Zheng Sun 1 , Russell A. Miller 1 , Rajesh T. Patel 1 , Jie Chen 2 , Ravindra Dhir 1 , Hong Wang 3 , Dongyan Zhang 4 , Mark J. Graham 5 , Terry G. Unterman 6 , Gerald I. Shulman 4 , Carole Sztalryd 3 , Michael J. Bennett 2 , 7 , Rexford S. Ahima 1 , Morris J. Birnbaum 1 , Mitchell A. Lazar 1
01 December 2012
Fatty liver disease is associated with obesity and type 2 diabetes, and hepatic lipid accumulation may contribute to insulin resistance by a variety of mechanisms. Here we show that mice with liver-specific deletion of histone deacetylase 3 (Hdac3) display severe hepatosteatosis and, notably increased insulin sensitivity without changes in insulin signaling or body weight.

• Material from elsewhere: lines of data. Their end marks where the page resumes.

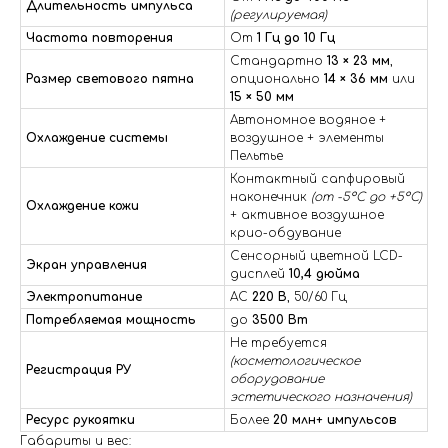
Длительность импульса
(регулируемая)
Частота повторения
От
1 Гц до 10 Гц
Стандартно
13 × 23 мм
,
Размер светового пятна
опционально
14 × 36 мм
или
15 × 50 мм
Автономное водяное +
Охлаждение системы
воздушное + элементы
Пельтье
Контактный сапфировый
наконечник
(от -5°C до +5°C)
Охлаждение кожи
+ активное воздушное
крио-обдувание
Сенсорный цветной LCD-
Экран управления
дисплей
10,4 дюйма
Электропитание
AC
220 В
, 50/60 Гц
Потребляемая мощность
до
3500 Вт
Не требуется
(косметологическое
Регистрация РУ
оборудование
эстетического назначения)
Ресурс рукоятки
Более
20 млн+ импульсов
Габариты и вес: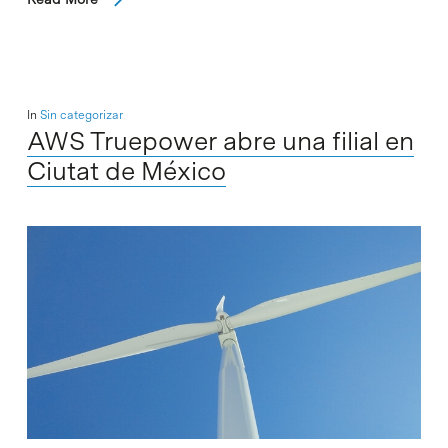
In
Sin categorizar
AWS Truepower abre una filial en
Ciutat de México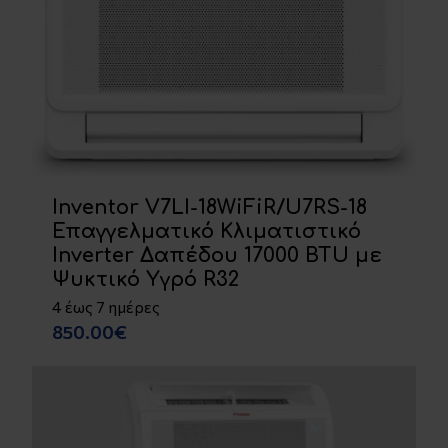
Inventor V7LI-18WiFiR/U7RS-18
Επαγγελματικό Κλιματιστικό
Inverter Δαπέδου 17000 BTU με
Ψυκτικό Υγρό R32
4 έως 7 ημέρες
850.00€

Hdac3 deletion reroutes metabolic precursors towards lipid synthesis and storage within lipid droplets (LDs). Reduced hepatic glucose production in Hdac3-depleted liver is a result of the metabolic rerouting rather than due to inherently defective gluconeogenesis. The lipid-sequestering LDs-coating protein Perilipin 2 is markedly induced upon Hdac3 deletion and contributes to the development of both steatosis and improved tolerance to glucose. These findings suggest that the sequestration of hepatic lipids ameliorates insulin resistance, and establish Hdac3 as a pivotal epigenomic modifier that integrate signals from the circadian clock in regulation of hepatic intermediary metabolism.